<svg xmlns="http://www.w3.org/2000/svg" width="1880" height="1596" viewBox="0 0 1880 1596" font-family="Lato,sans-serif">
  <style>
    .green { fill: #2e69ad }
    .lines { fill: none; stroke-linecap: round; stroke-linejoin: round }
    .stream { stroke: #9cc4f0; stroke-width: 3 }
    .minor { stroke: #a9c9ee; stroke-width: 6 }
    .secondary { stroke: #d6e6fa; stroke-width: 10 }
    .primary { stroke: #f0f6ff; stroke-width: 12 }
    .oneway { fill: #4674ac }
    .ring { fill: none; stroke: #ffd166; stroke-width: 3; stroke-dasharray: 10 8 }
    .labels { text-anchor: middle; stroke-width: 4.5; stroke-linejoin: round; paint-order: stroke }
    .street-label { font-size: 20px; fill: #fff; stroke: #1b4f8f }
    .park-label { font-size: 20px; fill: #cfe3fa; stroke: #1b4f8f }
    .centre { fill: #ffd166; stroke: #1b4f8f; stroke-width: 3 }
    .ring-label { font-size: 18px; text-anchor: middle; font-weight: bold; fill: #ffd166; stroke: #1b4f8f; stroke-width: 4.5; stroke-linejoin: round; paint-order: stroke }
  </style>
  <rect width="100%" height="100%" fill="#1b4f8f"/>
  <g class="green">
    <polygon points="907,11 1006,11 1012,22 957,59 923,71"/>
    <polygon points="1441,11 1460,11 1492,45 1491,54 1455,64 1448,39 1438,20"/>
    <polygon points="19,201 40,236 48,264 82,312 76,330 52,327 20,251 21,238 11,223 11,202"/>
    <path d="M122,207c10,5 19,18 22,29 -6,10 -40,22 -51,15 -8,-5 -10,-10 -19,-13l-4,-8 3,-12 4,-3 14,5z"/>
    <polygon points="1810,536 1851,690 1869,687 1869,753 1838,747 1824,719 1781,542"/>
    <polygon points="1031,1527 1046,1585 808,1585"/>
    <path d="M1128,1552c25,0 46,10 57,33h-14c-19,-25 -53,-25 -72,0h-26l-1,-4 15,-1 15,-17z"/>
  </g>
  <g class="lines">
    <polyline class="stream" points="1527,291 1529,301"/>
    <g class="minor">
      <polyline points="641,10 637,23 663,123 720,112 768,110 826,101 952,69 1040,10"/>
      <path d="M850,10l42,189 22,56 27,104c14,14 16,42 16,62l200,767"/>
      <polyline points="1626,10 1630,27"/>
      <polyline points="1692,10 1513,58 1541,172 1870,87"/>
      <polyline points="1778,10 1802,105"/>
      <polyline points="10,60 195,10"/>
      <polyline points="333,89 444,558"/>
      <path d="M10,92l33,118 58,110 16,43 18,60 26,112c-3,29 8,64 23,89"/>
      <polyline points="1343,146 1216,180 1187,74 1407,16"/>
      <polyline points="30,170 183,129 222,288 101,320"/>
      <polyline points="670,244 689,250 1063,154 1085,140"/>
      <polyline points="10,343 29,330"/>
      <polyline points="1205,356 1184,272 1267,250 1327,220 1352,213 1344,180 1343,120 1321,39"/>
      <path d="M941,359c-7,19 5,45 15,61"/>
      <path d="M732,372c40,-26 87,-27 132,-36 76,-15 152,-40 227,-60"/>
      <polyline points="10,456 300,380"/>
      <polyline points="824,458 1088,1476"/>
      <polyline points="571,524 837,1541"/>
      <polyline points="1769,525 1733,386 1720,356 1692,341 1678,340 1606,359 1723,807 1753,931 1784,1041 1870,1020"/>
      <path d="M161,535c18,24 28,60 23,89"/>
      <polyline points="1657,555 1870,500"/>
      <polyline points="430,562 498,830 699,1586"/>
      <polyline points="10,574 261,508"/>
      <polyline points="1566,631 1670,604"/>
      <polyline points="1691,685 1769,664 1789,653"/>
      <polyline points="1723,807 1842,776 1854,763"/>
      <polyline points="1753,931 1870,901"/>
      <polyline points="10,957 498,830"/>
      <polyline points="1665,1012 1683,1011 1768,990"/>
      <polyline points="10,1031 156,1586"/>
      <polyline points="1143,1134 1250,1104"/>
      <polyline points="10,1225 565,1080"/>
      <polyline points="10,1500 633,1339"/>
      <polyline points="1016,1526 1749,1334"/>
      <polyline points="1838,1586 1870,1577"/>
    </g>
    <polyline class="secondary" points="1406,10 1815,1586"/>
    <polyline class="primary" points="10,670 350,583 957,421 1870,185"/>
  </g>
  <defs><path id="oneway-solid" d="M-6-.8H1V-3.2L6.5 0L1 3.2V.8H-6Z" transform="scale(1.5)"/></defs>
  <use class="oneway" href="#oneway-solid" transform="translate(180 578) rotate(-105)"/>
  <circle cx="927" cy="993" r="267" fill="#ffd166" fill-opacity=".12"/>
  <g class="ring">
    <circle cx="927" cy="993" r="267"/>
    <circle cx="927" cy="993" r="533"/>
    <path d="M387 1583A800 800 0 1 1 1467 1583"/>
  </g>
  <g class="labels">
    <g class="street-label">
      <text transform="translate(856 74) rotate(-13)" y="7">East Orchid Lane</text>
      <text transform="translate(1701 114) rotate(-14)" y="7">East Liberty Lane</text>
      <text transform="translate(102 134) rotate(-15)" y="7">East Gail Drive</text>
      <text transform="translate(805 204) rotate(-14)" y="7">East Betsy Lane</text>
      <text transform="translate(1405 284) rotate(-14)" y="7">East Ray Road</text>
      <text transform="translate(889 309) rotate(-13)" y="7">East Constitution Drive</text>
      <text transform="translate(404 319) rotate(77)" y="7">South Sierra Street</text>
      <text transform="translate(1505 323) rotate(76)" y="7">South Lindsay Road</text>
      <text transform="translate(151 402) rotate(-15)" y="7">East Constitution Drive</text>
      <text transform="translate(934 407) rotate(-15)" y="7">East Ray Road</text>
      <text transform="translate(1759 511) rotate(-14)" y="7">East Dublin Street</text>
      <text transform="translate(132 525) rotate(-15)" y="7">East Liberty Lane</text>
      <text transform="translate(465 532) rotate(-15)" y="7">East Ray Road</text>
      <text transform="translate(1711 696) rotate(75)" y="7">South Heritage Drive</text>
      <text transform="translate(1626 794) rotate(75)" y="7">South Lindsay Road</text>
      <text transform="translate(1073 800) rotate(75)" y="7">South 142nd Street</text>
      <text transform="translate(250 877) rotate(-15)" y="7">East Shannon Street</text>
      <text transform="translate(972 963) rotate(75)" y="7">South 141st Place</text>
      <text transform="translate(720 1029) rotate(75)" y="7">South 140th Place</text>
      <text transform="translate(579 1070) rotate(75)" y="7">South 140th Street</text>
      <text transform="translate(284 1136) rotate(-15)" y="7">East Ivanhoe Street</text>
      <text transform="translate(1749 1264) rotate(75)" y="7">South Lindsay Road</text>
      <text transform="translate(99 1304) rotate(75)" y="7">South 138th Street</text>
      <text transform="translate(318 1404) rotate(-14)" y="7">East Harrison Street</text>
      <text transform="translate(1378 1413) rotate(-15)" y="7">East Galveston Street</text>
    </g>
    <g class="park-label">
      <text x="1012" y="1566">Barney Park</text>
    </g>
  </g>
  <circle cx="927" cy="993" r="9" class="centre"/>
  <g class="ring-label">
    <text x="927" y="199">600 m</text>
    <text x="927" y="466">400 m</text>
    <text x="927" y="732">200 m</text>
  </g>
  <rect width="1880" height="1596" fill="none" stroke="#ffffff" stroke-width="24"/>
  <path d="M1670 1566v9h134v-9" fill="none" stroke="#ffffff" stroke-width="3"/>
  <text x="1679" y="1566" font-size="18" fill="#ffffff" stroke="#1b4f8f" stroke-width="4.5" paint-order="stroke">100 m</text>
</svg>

Task:
Every word in the records must appear in your copy exactly as it does above.

Exercise solution:
<svg xmlns="http://www.w3.org/2000/svg" width="1880" height="1596" viewBox="0 0 1880 1596" font-family="Lato,sans-serif">
  <style>
    .green { fill: #2e69ad }
    .lines { fill: none; stroke-linecap: round; stroke-linejoin: round }
    .stream { stroke: #9cc4f0; stroke-width: 3 }
    .minor { stroke: #a9c9ee; stroke-width: 6 }
    .secondary { stroke: #d6e6fa; stroke-width: 10 }
    .primary { stroke: #f0f6ff; stroke-width: 12 }
    .oneway { fill: #4674ac }
    .ring { fill: none; stroke: #ffd166; stroke-width: 3; stroke-dasharray: 10 8 }
    .labels { text-anchor: middle; stroke-width: 4.5; stroke-linejoin: round; paint-order: stroke }
    .street-label { font-size: 20px; fill: #fff; stroke: #1b4f8f }
    .park-label { font-size: 20px; fill: #cfe3fa; stroke: #1b4f8f }
    .centre { fill: #ffd166; stroke: #1b4f8f; stroke-width: 3 }
    .ring-label { font-size: 18px; text-anchor: middle; font-weight: bold; fill: #ffd166; stroke: #1b4f8f; stroke-width: 4.5; stroke-linejoin: round; paint-order: stroke }
  </style>
  <rect width="100%" height="100%" fill="#1b4f8f"/>
  <g class="green">
    <polygon points="907,11 1006,11 1012,22 957,59 923,71"/>
    <polygon points="1441,11 1460,11 1492,45 1491,54 1455,64 1448,39 1438,20"/>
    <polygon points="19,201 40,236 48,264 82,312 76,330 52,327 20,251 21,238 11,223 11,202"/>
    <path d="M122,207c10,5 19,18 22,29 -6,10 -40,22 -51,15 -8,-5 -10,-10 -19,-13l-4,-8 3,-12 4,-3 14,5z"/>
    <polygon points="1810,536 1851,690 1869,687 1869,753 1838,747 1824,719 1781,542"/>
    <polygon points="1031,1527 1046,1585 808,1585"/>
    <path d="M1128,1552c25,0 46,10 57,33h-14c-19,-25 -53,-25 -72,0h-26l-1,-4 15,-1 15,-17z"/>
  </g>
  <g class="lines">
    <polyline class="stream" points="1527,291 1529,301"/>
    <g class="minor">
      <polyline points="641,10 637,23 663,123 720,112 768,110 826,101 952,69 1040,10"/>
      <path d="M850,10l42,189 22,56 27,104c14,14 16,42 16,62l200,767"/>
      <polyline points="1626,10 1630,27"/>
      <polyline points="1692,10 1513,58 1541,172 1870,87"/>
      <polyline points="1778,10 1802,105"/>
      <polyline points="10,60 195,10"/>
      <polyline points="333,89 444,558"/>
      <path d="M10,92l33,118 58,110 16,43 18,60 26,112c-3,29 8,64 23,89"/>
      <polyline points="1343,146 1216,180 1187,74 1407,16"/>
      <polyline points="30,170 183,129 222,288 101,320"/>
      <polyline points="670,244 689,250 1063,154 1085,140"/>
      <polyline points="10,343 29,330"/>
      <polyline points="1205,356 1184,272 1267,250 1327,220 1352,213 1344,180 1343,120 1321,39"/>
      <path d="M941,359c-7,19 5,45 15,61"/>
      <path d="M732,372c40,-26 87,-27 132,-36 76,-15 152,-40 227,-60"/>
      <polyline points="10,456 300,380"/>
      <polyline points="824,458 1088,1476"/>
      <polyline points="571,524 837,1541"/>
      <polyline points="1769,525 1733,386 1720,356 1692,341 1678,340 1606,359 1723,807 1753,931 1784,1041 1870,1020"/>
      <path d="M161,535c18,24 28,60 23,89"/>
      <polyline points="1657,555 1870,500"/>
      <polyline points="430,562 498,830 699,1586"/>
      <polyline points="10,574 261,508"/>
      <polyline points="1566,631 1670,604"/>
      <polyline points="1691,685 1769,664 1789,653"/>
      <polyline points="1723,807 1842,776 1854,763"/>
      <polyline points="1753,931 1870,901"/>
      <polyline points="10,957 498,830"/>
      <polyline points="1665,1012 1683,1011 1768,990"/>
      <polyline points="10,1031 156,1586"/>
      <polyline points="1143,1134 1250,1104"/>
      <polyline points="10,1225 565,1080"/>
      <polyline points="10,1500 633,1339"/>
      <polyline points="1016,1526 1749,1334"/>
      <polyline points="1838,1586 1870,1577"/>
    </g>
    <polyline class="secondary" points="1406,10 1815,1586"/>
    <polyline class="primary" points="10,670 350,583 957,421 1870,185"/>
  </g>
  <defs><path id="oneway-solid" d="M-6-.8H1V-3.2L6.5 0L1 3.2V.8H-6Z" transform="scale(1.5)"/></defs>
  <use class="oneway" href="#oneway-solid" transform="translate(180 578) rotate(-105)"/>
  <circle cx="927" cy="993" r="267" fill="#ffd166" fill-opacity=".12"/>
  <g class="ring">
    <circle cx="927" cy="993" r="267"/>
    <circle cx="927" cy="993" r="533"/>
    <path d="M387 1583A800 800 0 1 1 1467 1583"/>
  </g>
  <g class="labels">
    <g class="street-label">
      <text transform="translate(856 74) rotate(-13)" y="7">East Orchid Lane</text>
      <text transform="translate(1701 114) rotate(-14)" y="7">East Liberty Lane</text>
      <text transform="translate(102 134) rotate(-15)" y="7">East Gail Drive</text>
      <text transform="translate(805 204) rotate(-14)" y="7">East Betsy Lane</text>
      <text transform="translate(1405 284) rotate(-14)" y="7">East Ray Road</text>
      <text transform="translate(889 309) rotate(-13)" y="7">East Constitution Drive</text>
      <text transform="translate(404 319) rotate(77)" y="7">South Sierra Street</text>
      <text transform="translate(1505 323) rotate(76)" y="7">South Lindsay Road</text>
      <text transform="translate(151 402) rotate(-15)" y="7">East Constitution Drive</text>
      <text transform="translate(934 407) rotate(-15)" y="7">East Ray Road</text>
      <text transform="translate(1759 511) rotate(-14)" y="7">East Dublin Street</text>
      <text transform="translate(132 525) rotate(-15)" y="7">East Liberty Lane</text>
      <text transform="translate(465 532) rotate(-15)" y="7">East Ray Road</text>
      <text transform="translate(1711 696) rotate(75)" y="7">South Heritage Drive</text>
      <text transform="translate(1626 794) rotate(75)" y="7">South Lindsay Road</text>
      <text transform="translate(1073 800) rotate(75)" y="7">South 142nd Street</text>
      <text transform="translate(250 877) rotate(-15)" y="7">East Shannon Street</text>
      <text transform="translate(972 963) rotate(75)" y="7">South 141st Place</text>
      <text transform="translate(720 1029) rotate(75)" y="7">South 140th Place</text>
      <text transform="translate(579 1070) rotate(75)" y="7">South 140th Street</text>
      <text transform="translate(284 1136) rotate(-15)" y="7">East Ivanhoe Street</text>
      <text transform="translate(1749 1264) rotate(75)" y="7">South Lindsay Road</text>
      <text transform="translate(99 1304) rotate(75)" y="7">South 138th Street</text>
      <text transform="translate(318 1404) rotate(-14)" y="7">East Harrison Street</text>
      <text transform="translate(1378 1413) rotate(-15)" y="7">East Galveston Street</text>
    </g>
    <g class="park-label">
      <text x="1012" y="1566">Barney Park</text>
    </g>
  </g>
  <circle cx="927" cy="993" r="9" class="centre"/>
  <g class="ring-label">
    <text x="927" y="199">600 m</text>
    <text x="927" y="466">400 m</text>
    <text x="927" y="732">200 m</text>
  </g>
  <rect width="1880" height="1596" fill="none" stroke="#ffffff" stroke-width="24"/>
  <path d="M1670 1566v9h134v-9" fill="none" stroke="#ffffff" stroke-width="3"/>
  <text x="1679" y="1566" font-size="18" fill="#ffffff" stroke="#1b4f8f" stroke-width="4.5" paint-order="stroke">100 m</text>
</svg>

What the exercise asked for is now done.